## EXCERPTED PASSAGE
══════════

Re: [Async-sig] Asynchronous cleanup is a problem

2016-07-06 Thread Yury Selivanov

> On Jul 6, 2016, at 3:54 PM, David Beazley  wrote:
> 
> 
>> However, as far as I know curio doesn’t have the ability to schedule an 
>> operation in a synchronous manner by means of something like a Future. Is 
>> that correct? If there is no way in curio to spawn a task to occur later 
>> without having to await on it, then clearly there is no option but to allow 
>> coroutines in __aexit__ and finally: how else could curio operate?
>> 
> 
> Yes, Curio does not utilize Futures or callback functions for that matter.   
> However, I think the real issue at hand might be much more subtle and weird.
> 
> If I understand things correctly, the goal is to implement an asynchronous 
> generator for feeding asynchronous iteration.  This is a new kind of 
> generator that runs inside of a coroutine (so, imagine a coroutine inside of 
> another coroutine).   Without seeing much more, I'd guess it would look 
> something roughly akin to this:
> 
> async def agen():
>   ... some sort of async generator ...
>   async yield value #  Syntax 

I my current WIP branch I just use ‘yield’ inside ‘async def’.  That’s what I 
was going to propose to do in the PEP.

> 
> async def main():
>   async for x in agen():
>  ...
> 
> There's some kind of underlying protocol driving the async iteration, but 
> it's *different* than what is being used by the enclosing coroutines.   Yes, 
> there is a scheduler kernel (or event loop) that makes the outer coroutines 
> run, but that scheduler is not driving the underlying iteration protocol of 
> the async generator part.   So, things get weird when stuff like this happens:
> 
> async def main():
>   async for x in agen():
>   if x == STOP:
> break

Good catch.

══════════

## INFORMATION GIVEN
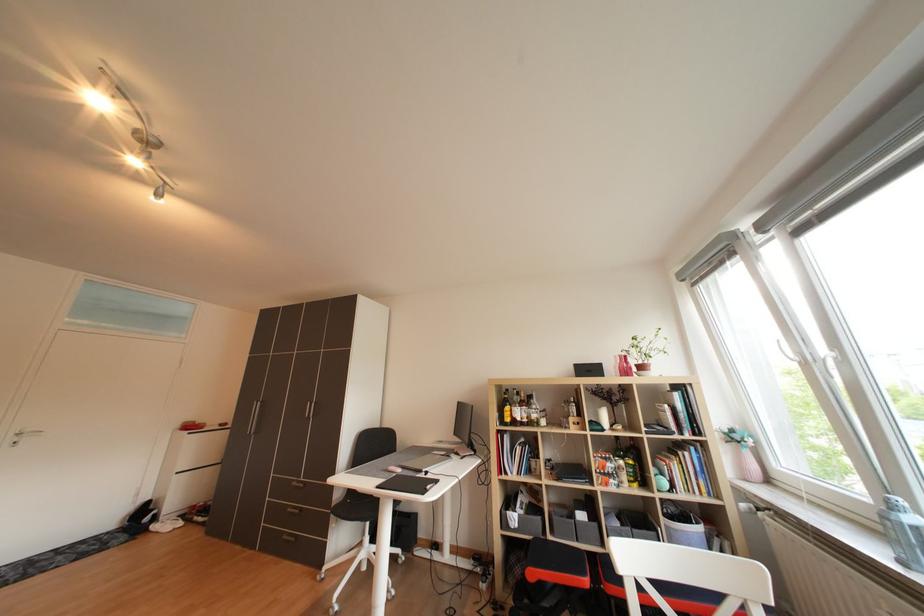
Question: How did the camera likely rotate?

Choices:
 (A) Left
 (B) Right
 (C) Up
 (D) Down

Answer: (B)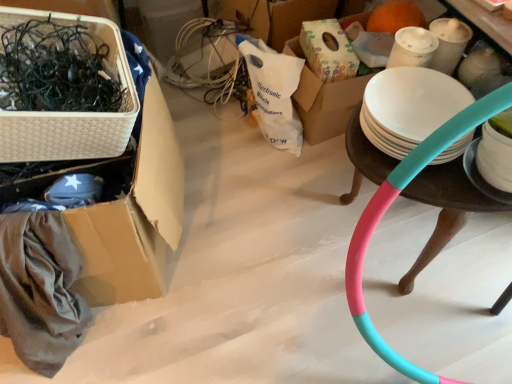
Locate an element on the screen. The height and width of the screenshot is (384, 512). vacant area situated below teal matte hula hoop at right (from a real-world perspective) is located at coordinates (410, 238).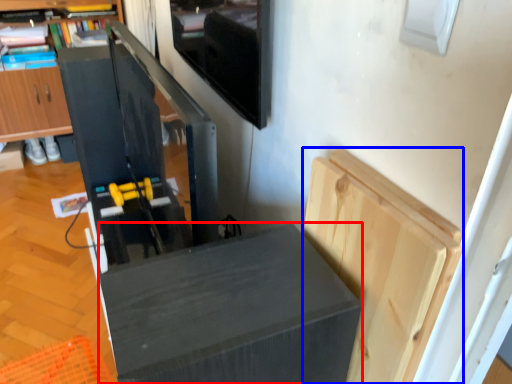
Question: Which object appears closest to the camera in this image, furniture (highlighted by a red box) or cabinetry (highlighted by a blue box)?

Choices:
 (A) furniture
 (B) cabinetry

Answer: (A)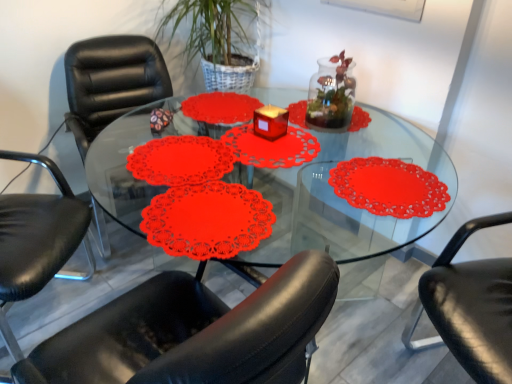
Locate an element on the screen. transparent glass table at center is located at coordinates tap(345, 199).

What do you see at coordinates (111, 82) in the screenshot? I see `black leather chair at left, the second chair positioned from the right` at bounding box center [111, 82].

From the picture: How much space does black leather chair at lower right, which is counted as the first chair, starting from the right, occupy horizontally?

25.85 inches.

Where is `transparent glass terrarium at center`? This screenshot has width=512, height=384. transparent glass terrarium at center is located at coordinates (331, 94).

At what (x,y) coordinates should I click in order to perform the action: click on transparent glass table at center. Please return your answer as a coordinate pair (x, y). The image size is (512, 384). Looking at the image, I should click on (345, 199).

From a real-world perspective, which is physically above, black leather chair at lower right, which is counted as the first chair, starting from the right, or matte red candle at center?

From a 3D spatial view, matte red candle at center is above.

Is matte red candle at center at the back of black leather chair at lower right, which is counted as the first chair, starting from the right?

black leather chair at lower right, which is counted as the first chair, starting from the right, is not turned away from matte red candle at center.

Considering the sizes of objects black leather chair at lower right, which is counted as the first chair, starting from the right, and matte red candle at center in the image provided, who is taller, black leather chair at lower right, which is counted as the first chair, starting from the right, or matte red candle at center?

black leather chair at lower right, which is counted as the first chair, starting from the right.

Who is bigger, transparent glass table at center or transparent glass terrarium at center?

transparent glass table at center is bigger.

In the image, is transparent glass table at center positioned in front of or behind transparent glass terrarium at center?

══════════

## WHAT TO DO
[1] Translate this sentence from the mailing-list message on asynchronous cleanup into Spanish: "Yes, Curio does not utilize Futures or callback functions for that matter."
[2] List each distinct line of code in the mailing-list message on asynchronous cleanup that begins with the keyword async, giving each line only once.
[3] According to the mailing-list message on asynchronous cleanup, what makes the outer coroutines run?

## PER-TASK OUTPUTS
[1] Sí, Curio no utiliza Futures ni, de hecho, funciones de callback.

[2]
- async def agen():
- async yield value #  Syntax
- async def main():
- async for x in agen():

[3] A scheduler kernel (or event loop).